Extract ▸
========================================

From fa7fc19c8d021fe314cd780af7ae724c1dd53096 Mon Sep 17 00:00:00 2001
From: Anthonin Bonnefoy <anthonin.bonnefoy@datadoghq.com>
Date: Thu, 23 May 2024 11:24:44 +0200
Subject: Fix row estimation in gather paths

In parallel plans, the row count of a partial plan is estimated to
(rows/parallel_divisor). The parallel_divisor is the number of
parallel_workers plus a possible leader contribution.

When creating a gather path, we currently estimate the sum of gathered
rows to worker_rows*parallel_workers which leads to a lower estimated
row count.

This patch changes the gather path row estimation to
worker_rows*parallel_divisor to get a more accurate estimation.
---
 src/backend/optimizer/path/allpaths.c   |  7 +++----
 src/backend/optimizer/path/costsize.c   | 19 +++++++++++++++++++
 src/backend/optimizer/plan/planner.c    |  6 +++---
 src/include/nodes/pathnodes.h           |  5 +++++
 src/include/optimizer/optimizer.h       |  7 ++++++-
 src/test/regress/expected/join_hash.out | 19 +++++++++----------
 6 files changed, 45 insertions(+), 18 deletions(-)

========================================

Supplied material ▸

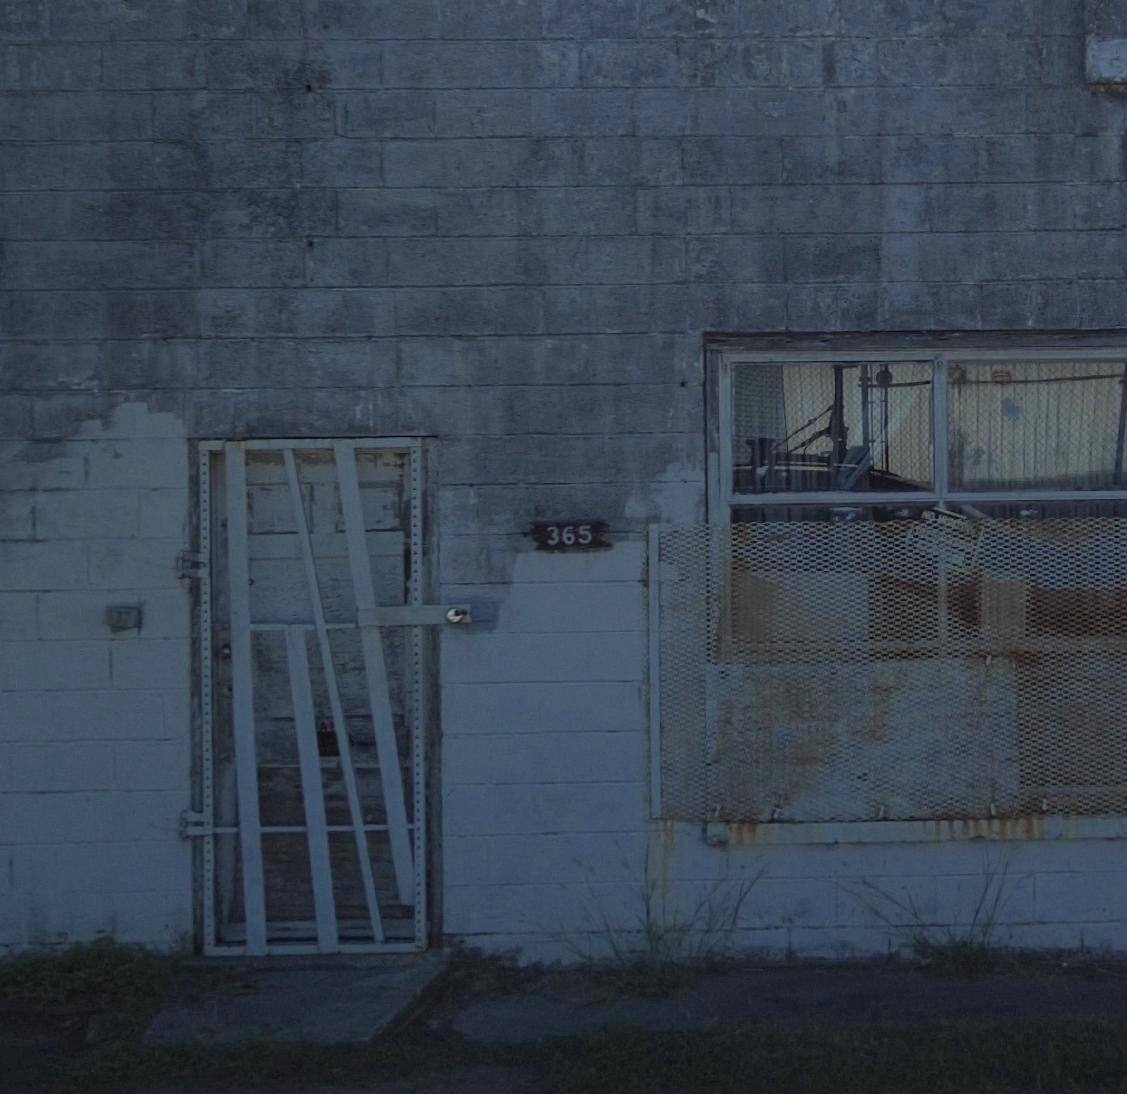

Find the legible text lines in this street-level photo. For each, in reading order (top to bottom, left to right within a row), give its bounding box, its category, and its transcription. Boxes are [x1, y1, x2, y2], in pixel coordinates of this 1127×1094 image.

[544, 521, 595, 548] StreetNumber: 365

========================================

Instructions for the task ▸ Reproduce word for word the portion of the patch text between "When creating a" and "more accurate estimation.", inclusive.

Result below ▸
When creating a gather path, we currently estimate the sum of gathered
rows to worker_rows*parallel_workers which leads to a lower estimated
row count.

This patch changes the gather path row estimation to
worker_rows*parallel_divisor to get a more accurate estimation.